It seems that ladder operators exist for nearly all operators. We have the ladder operators for the hamiltonian, for spin, and even for many particle systems where the ladder operators act as creation and annihilation operators.
Are there ladder operators for every observable? Is there a general way to determine what form the ladder operators would take?
Thank you.
Provided that the spectrum of an operator is ordered: $$ \hat{A}|n\rangle=a_n|n\rangle $$ we can always construct operator $$ b=\sum_k |k\rangle\langle k+1|,b^\dagger=\sum_k|k+1\rangle\langle k| $$ so that $$ b|n\rangle = |n-1\rangle,b^\dagger|n\rangle=|n-1\rangle $$ (Some care is needed when $n$ is close to the boundaries of the spectrum - e.g., for a harmonic oscillator $n$ cannot be less than $0$, so that $b|0\rangle=0$.)
Now, we can see that $b\neq b^\dagger$, i.e., the ladder operator is not Hermitian, and as such cannot correspond to an observable quantity.

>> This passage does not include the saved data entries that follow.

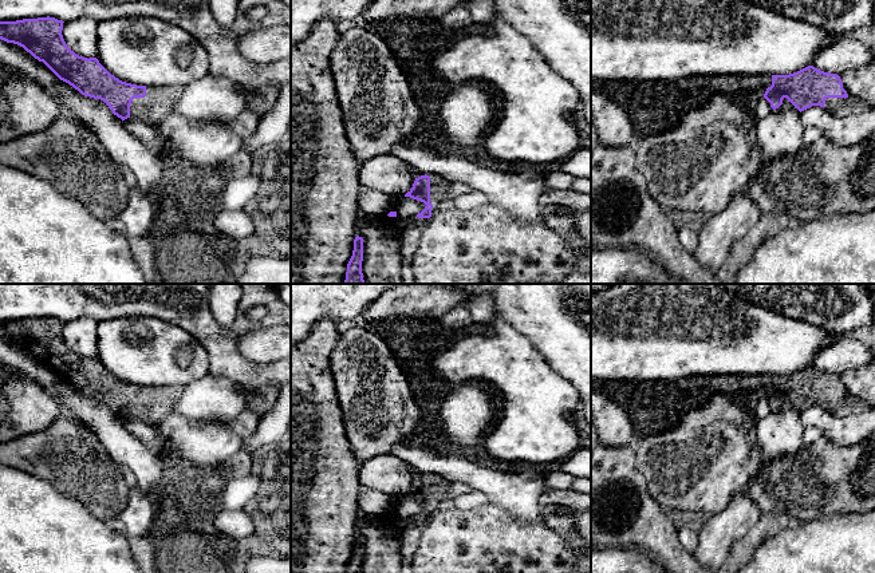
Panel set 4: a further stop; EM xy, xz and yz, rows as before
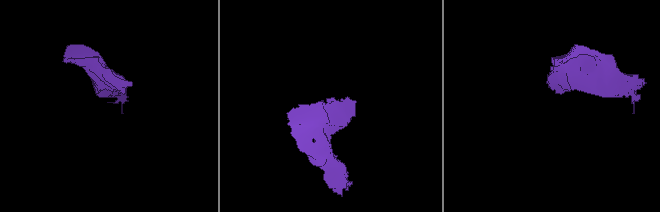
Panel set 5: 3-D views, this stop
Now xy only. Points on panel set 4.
1: xy (160, 101). Outline: [[[146,86],[146,96],[133,99],[130,118],[158,126],[172,112],[184,91],[184,86]]]

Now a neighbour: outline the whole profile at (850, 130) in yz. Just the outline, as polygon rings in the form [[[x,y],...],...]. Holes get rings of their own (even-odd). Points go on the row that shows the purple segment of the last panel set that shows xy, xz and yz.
[[[812,106],[801,111],[801,123],[804,127],[816,127],[839,146],[852,146],[875,133],[875,107],[842,118],[824,107]]]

A ladder operator is nothing else than a shift operator with respect to the eigenvalues of another operator in the end. Roger V. explains in his answer how to construct the said ladder operator in the case of a discrete spectrum. When the latter is continuous, then it is given simply by $\hat{L} = e^{a\partial_x}$, hence $\hat{L}|x\rangle = |x+a\rangle$, where $|x\rangle$ denotes the eigenvector of an operator $\hat{X}$.